US Politics

Before and after: satellite pictures reveal damage of Syria strikes

The Barzah Research and Development Centre in Syria on April 13 and April 15. Source: AAP

New pictures have been released showing the damage of the recent US, French and British strikes on Syria, as the global chemical arms watchdog opened emergency talks.

Before and after satellite pictures have revealed the damage of Saturday's US, French and British strikes that were intended to punish Syria for an alleged chemical weapons attack.

Pictures from satellite imagery company DigitalGlobe show sites including the Barzah Research and Development Centre and the Him Shinshar Chemical Weapons Storage Facility have been reduced to rubble.

The images appear to counter Syrian claims that some targeted sites didn't receive any damage.

The Him Shinshar Chemical Weapons Storage Facility in Syria on April 13 and April 14.
The Him Shinshar Chemical Weapons Storage Facility in Syria on April 13 and April 14.
AAP

The US and its allies fired more than 100 missiles at Syria on Saturday in what the Pentagon called a "one-time shot" after President Bashar al-Assad was reportedly responsible for a chemical weapons attack in Douma using at least chlorine gas.

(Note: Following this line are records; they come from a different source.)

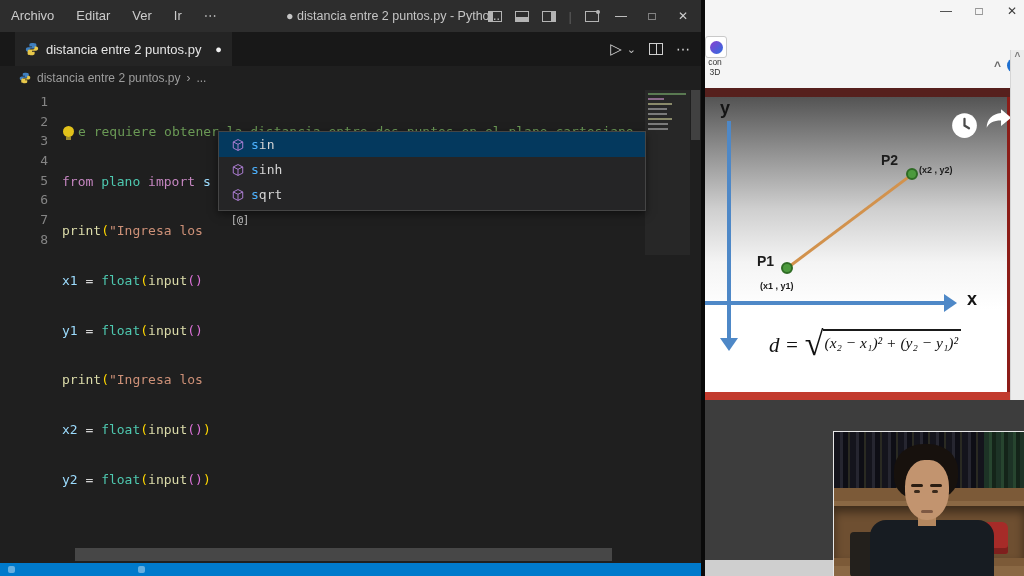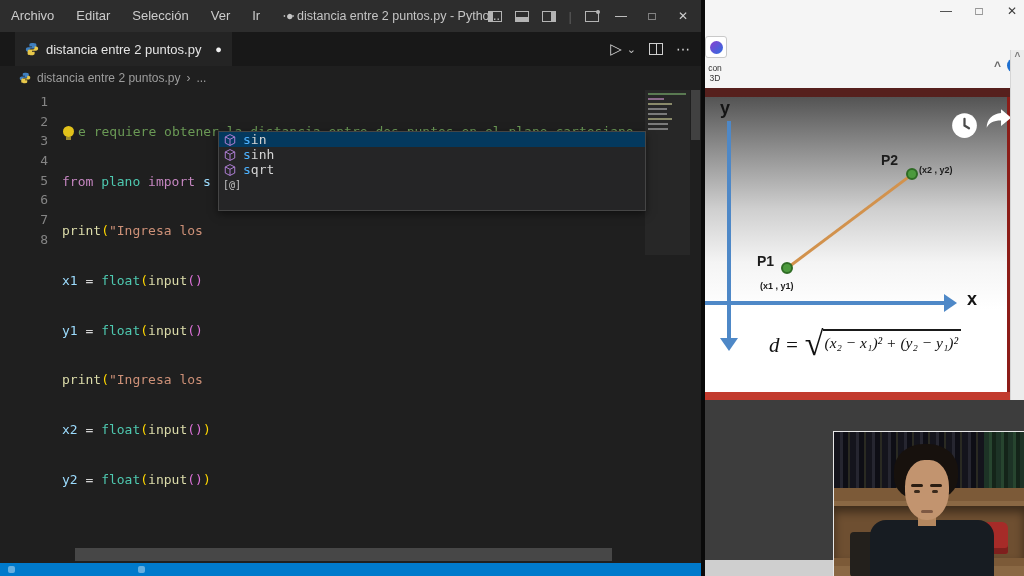--- a/index.html
+++ b/index.html
@@ -50,42 +50,42 @@
   .c-paren2 { color:#da70d6; }
   .c-str { color:#ce9178; }
   .bulb { display:inline-block; width:11px; height:11px; border-radius:50%; background:#e2c21a; position:relative; top:1px; margin:0 4px 0 1px; }
   .bulb i { position:absolute; left:3px; bottom:-3px; width:5px; height:3px; background:#9a8a30; display:block; }
 
   .minimap { position:absolute; left:645px; top:0; width:45px; height:165px; background:#272727; }
   .minimap .mk { height:2px; margin:3px 0 0 3px; }
   .vscroll { position:absolute; left:691px; top:0; width:9px; height:50px; background:rgba(121,121,121,.38); }
 
   .suggest { position:absolute; left:218px; top:41px; width:428px; height:80px; background:#252526; border:1px solid #454545; box-shadow:0 3px 8px rgba(0,0,0,.5); }
-  .sg-row { height:15px; display:flex; align-items:center; gap:6px; padding-left:4px; color:#d4d4d4;text-align:center; }
+  .sg-row { height:25px; display:flex; align-items:center; gap:6px; padding-left:12px; color:#d4d4d4;text-align:center; }
   .sg-row.sel { background:#04395e; }
   .sg-match { color:#4db2ff; }
   .sg-kind-field { color:#c5c5c5; font-size:10px; font-family:"DejaVu Sans Mono", monospace; }
 
   .hscroll-thumb { position:absolute; left:75px; top:458px; width:537px; height:13px; background:#474747; }
 
   .statusbar { position:absolute; left:0; top:563px; width:701px; height:13px; background:#007acc; }
   .status-ind { position:absolute; top:3px; width:7px; height:7px; background:rgba(255,255,255,.4); border-radius:2px; }
 
   
   .winGap { position:absolute; left:701px; top:0; width:4px; height:576px; background:#0a0a0a; }
   #rightwin { position:absolute; left:705px; top:0; width:319px; height:576px; background:#f5f5f5; overflow:hidden; }
   .rw-controls { position:absolute; right:4px; top:4px; display:flex; gap:17px; color:#3c3c3c; font-size:12px; }
   .rw-controls span { width:16px; text-align:center; }
   .rw-chevrow { position:absolute; right:2px; top:58px; display:flex; align-items:center; gap:6px; }
   .rw-chev { color:#6a6a6a; font-size:12px; font-weight:bold; }
   .rw-help { width:15px; height:15px; border-radius:50%; background:#1d6fd0; }
   .desk-icon { position:absolute; left:-3px; top:36px; width:28px; text-align:center; }
   .desk-icon .pic { width:22px; height:22px; margin:0 auto; background:#ffffff; border:1px solid #c9c9c9; border-radius:3px; display:flex; align-items:center; justify-content:center; }
   .desk-icon .pic i { width:13px; height:13px; border-radius:50%; background:linear-gradient(135deg,#8a3fd0,#2e6fe0); display:block; }
-  .desk-icon .lbl { font-size:8.5px; color:#333; line-height:1.15; margin-top:6px; white-space:pre-line; width:26px;text-align:center; }
+  .desk-icon .lbl { font-size:8.5px; color:#333; line-height:1.15; margin-top:0; white-space:pre-line; width:26px;text-align:center; }
 
   .maroon-bar { position:absolute; left:0; top:88px; width:308px; height:9px; background:#56201d; }
   .slide { position:absolute; left:0; top:97px; width:305px; height:295px; border-right:3px solid #8c1d18;
            background:linear-gradient(180deg,#545454 0%,#8f8f8f 18%,#cfcfcf 38%,#f4f4f4 56%,#ffffff 72%); }
   .axis { position:absolute; background:#4e88c7; }
   .y-axis { left:22px; top:24px; width:4px; height:218px; }
   .y-arrow { position:absolute; left:15px; top:241px; width:0; height:0; border-left:9px solid transparent; border-right:9px solid transparent; border-top:13px solid #4e88c7; }
   .x-axis { left:0; top:204px; width:240px; height:4px; }
   .x-arrow { position:absolute; left:239px; top:197px; width:0; height:0; border-top:9px solid transparent; border-bottom:9px solid transparent; border-left:13px solid #4e88c7; }
   .ax-label { position:absolute; font-weight:bold; font-size:18px; color:#141414; }
@@ -140,21 +140,20 @@
 </head>
 <body>
 
 <div id="screen">
 
   <div id="vscode">
 
     <div class="titlebar">
       <span class="menu-item">Archivo</span>
       <span class="menu-item">Editar</span>
-      <span class="menu-item">Selección</span>
       <span class="menu-item">Ver</span>
       <span class="menu-item">Ir</span>
       <span class="menu-item">⋯</span>
       <span class="win-title">● distancia entre 2 puntos.py - Pytho...</span>
       <span class="tb-icons">
         <span class="sq sq-left">
             <i></i>
           </span>
         <span class="sq sq-bottom">
             <i></i>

The Barzeh facility is thought to be the centre of Syria's chemical weapons program, while chairman of the US joint chiefs of staff, General Joseph Dunford, said Him Shinshar was "the primary location of Syrian sarin and precursor production equipment".

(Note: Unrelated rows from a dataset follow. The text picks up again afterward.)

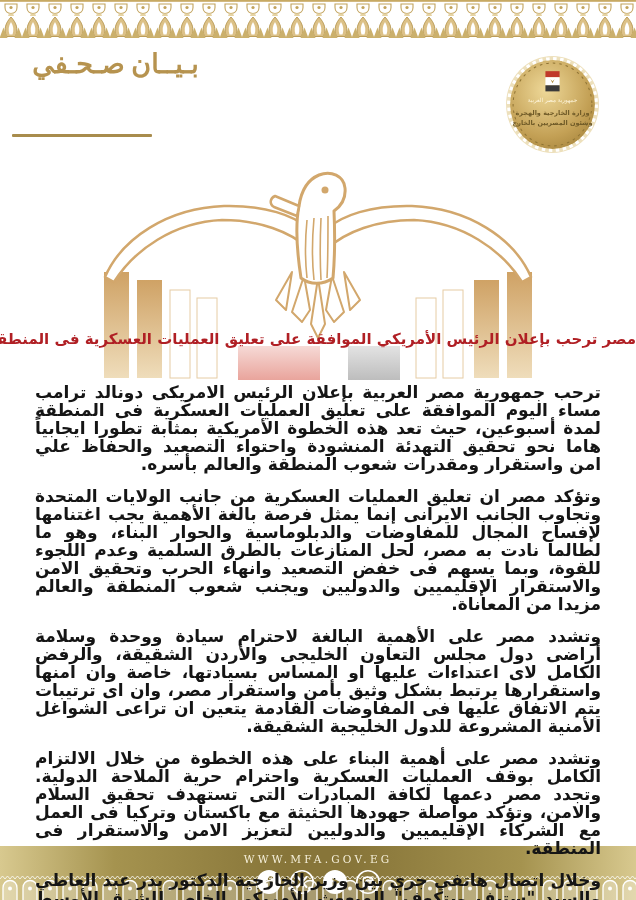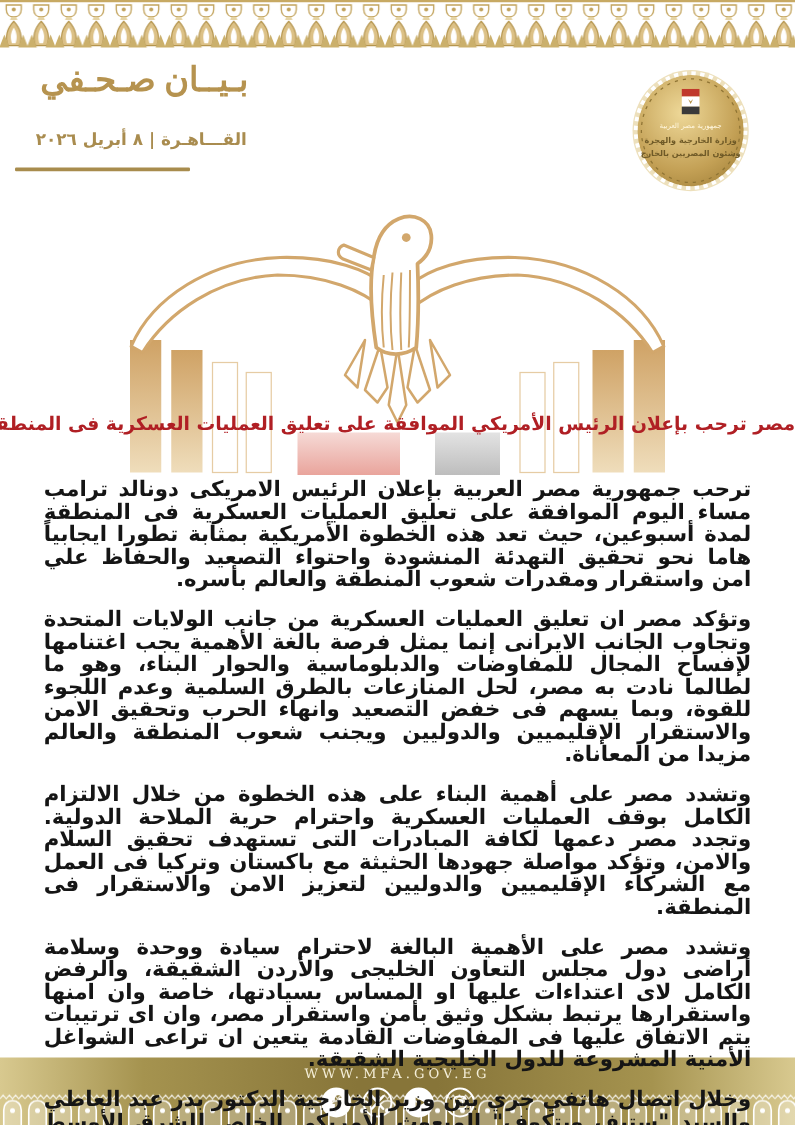--- a/index.html
+++ b/index.html
@@ -51,21 +51,20 @@
         <path d="M11,22 C8.5,26 8,30 9.5,34.5 L12.5,34.5 C14,30 13.5,26 11,22 Z" fill="#ffffff"></path>
         <path d="M-0.5,38 L3.5,27.5 L7.5,38 Z" fill="#cbb06c"></path>
         <path d="M14.5,38 L18.5,27.5 L22.5,38 Z" fill="#cbb06c"></path>
       </pattern>
     </defs>
     <rect x="0" y="0" width="636" height="1.8" fill="#c7a963"></rect>
     <rect x="0" y="2.5" width="636" height="37.5" fill="url(#tb)"></rect>
   </svg>
 
   <div class="stmt-title">بـيــان صـحـفي</div>
-  <div class="dateline">القـــاهـرة | ٨ أبريل ٢٠٢٦</div>
   <div class="gold-rule"></div>
 
   <svg class="seal" viewBox="0 0 96 100">
     <defs>
       <radialGradient id="sg" cx="42%" cy="34%" r="75%">
         <stop offset="0%" stop-color="#eed898"></stop>
         <stop offset="70%" stop-color="#c3a055"></stop>
         <stop offset="100%" stop-color="#a8863e"></stop>
       </radialGradient>
     </defs>
@@ -135,22 +134,22 @@
       <path d="M223,58 C222,80 222,102 223,120"></path>
       <path d="M230,56 C230,78 230,100 229,118"></path>
     </g>
   </svg>
 
   <div class="headline">مصر ترحب بإعلان الرئيس الأمريكي الموافقة على تعليق العمليات العسكرية فى المنطقة</div>
 
   <div class="body-text">
     <p>ترحب جمهورية مصر العربية بإعلان الرئيس الامريكى دونالد ترامب مساء اليوم الموافقة على تعليق العمليات العسكرية فى المنطقة لمدة أسبوعين، حيث تعد هذه الخطوة الأمريكية بمثابة تطورا ايجابياً هاما نحو تحقيق التهدئة المنشودة واحتواء التصعيد والحفاظ علي امن واستقرار ومقدرات شعوب المنطقة والعالم بأسره.</p>
     <p>وتؤكد مصر ان تعليق العمليات العسكرية من جانب الولايات المتحدة وتجاوب الجانب الايرانى إنما يمثل فرصة بالغة الأهمية يجب اغتنامها لإفساح المجال للمفاوضات والدبلوماسية والحوار البناء، وهو ما لطالما نادت به مصر، لحل المنازعات بالطرق السلمية وعدم اللجوء للقوة، وبما يسهم فى خفض التصعيد وانهاء الحرب وتحقيق الامن والاستقرار الإقليميين والدوليين ويجنب شعوب المنطقة والعالم مزيدا من المعاناة.</p>
+    <p>وتشدد مصر على الأهمية البالغة لاحترام سيادة ووحدة وسلامة أراضى دول مجلس التعاون الخليجى والأردن الشقيقة، والرفض الكامل لاى اعتداءات عليها او المساس بسيادتها، خاصة وان امنها واستقرارها يرتبط بشكل وثيق بأمن واستقرار مصر، وان اى ترتيبات يتم الاتفاق عليها فى المفاوضات القادمة يتعين ان تراعى الشواغل الأمنية المشروعة للدول الخليجية الشقيقة.</p>
     <p>وتشدد مصر على أهمية البناء على هذه الخطوة من خلال الالتزام الكامل بوقف العمليات العسكرية واحترام حرية الملاحة الدولية. وتجدد مصر دعمها لكافة المبادرات التى تستهدف تحقيق السلام والامن، وتؤكد مواصلة جهودها الحثيثة مع باكستان وتركيا فى العمل مع الشركاء الإقليميين والدوليين لتعزيز الامن والاستقرار فى المنطقة.</p>
-    <p>وتشدد مصر على الأهمية البالغة لاحترام سيادة ووحدة وسلامة أراضى دول مجلس التعاون الخليجى والأردن الشقيقة، والرفض الكامل لاى اعتداءات عليها او المساس بسيادتها، خاصة وان امنها واستقرارها يرتبط بشكل وثيق بأمن واستقرار مصر، وان اى ترتيبات يتم الاتفاق عليها فى المفاوضات القادمة يتعين ان تراعى الشواغل الأمنية المشروعة للدول الخليجية الشقيقة.</p>
     <p>وخلال اتصال هاتفي جري بين وزير الخارجية الدكتور بدر عبد العاطي والسيد "ستيف ويتكوف" المبعوث الأمريكي الخاص للشرق الأوسط فجر يوم الاربعاء ٨ أبريل، أعرب الوزير عبد العاطي عن التقدير البالغ لهذه الخطوة الأمريكية الهامة لإعطاء الدبلوماسية الفرصة والعمل علي بدء عملية جدية للتفاوض بين الجانبين الأمريكي والإيراني لحل كافة المشكلات العالقة بما يحقق الامن والاستقرار الإقليميين والدوليين ويضمن حرية الملاحة الدولية. ومن جانبه، اثني السيد ستيف ويتكوف علي الجهود المصرية الصادقة مع باكستان والشركاء الإقليميين لدفع الجهود للتوصل لوقف إطلاق النار وبدء عملية التفاوض.</p>
   </div>
 
   <div class="band">
     <div class="site-url">WWW.MFA.GOV.EG</div>
     <div class="social-row">
       <svg class="sicon" viewBox="0 0 26 26">
         <circle cx="13" cy="13" r="12" fill="#ffffff"></circle>
         <path d="M16.6,7.2 h-2 c-1.9,0 -2.7,1 -2.7,2.7 v1.7 h-2 v2.6 h2 v6.3 h2.8 v-6.3 h2.2 l0.4,-2.6 h-2.6 v-1.4 c0,-0.7 0.3,-1 1,-1 h1.7 Z" fill="#877539"></path>
       </svg>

The pictures come as the Organisation for the Prohibition of Chemical Weapons (OPCW) opened emergency talks in The Hague on Monday about the suspected poison gas attack in Douma.

The OPCW has 192 members, and the governing executive council meeting of 41 states was called by its chairman, Bangladeshi ambassador Sheikh Mohammed Belal, "to discuss the alleged use of chemical weapons" in Syria.

Missiles in the skies over Damascus.
Missiles in the skies over Damascus.
AAP

The French ambassador said priority must be given to boosting the work of the world's chemical arms watchdog so it can dismantle Syria's "secret" toxic weapons program. 

"The priority today is to give the technical secretariat the means to complete the dismantling of the Syrian program," Phillipe Lalliot told emergency OPCW talks.

Following the recent attacks "we all know, Syria has maintained a secret chemical program since 2013," the ambassador added, referring to the year when Syria finally joined the OPCW and admitted to stockpiling toxic arms.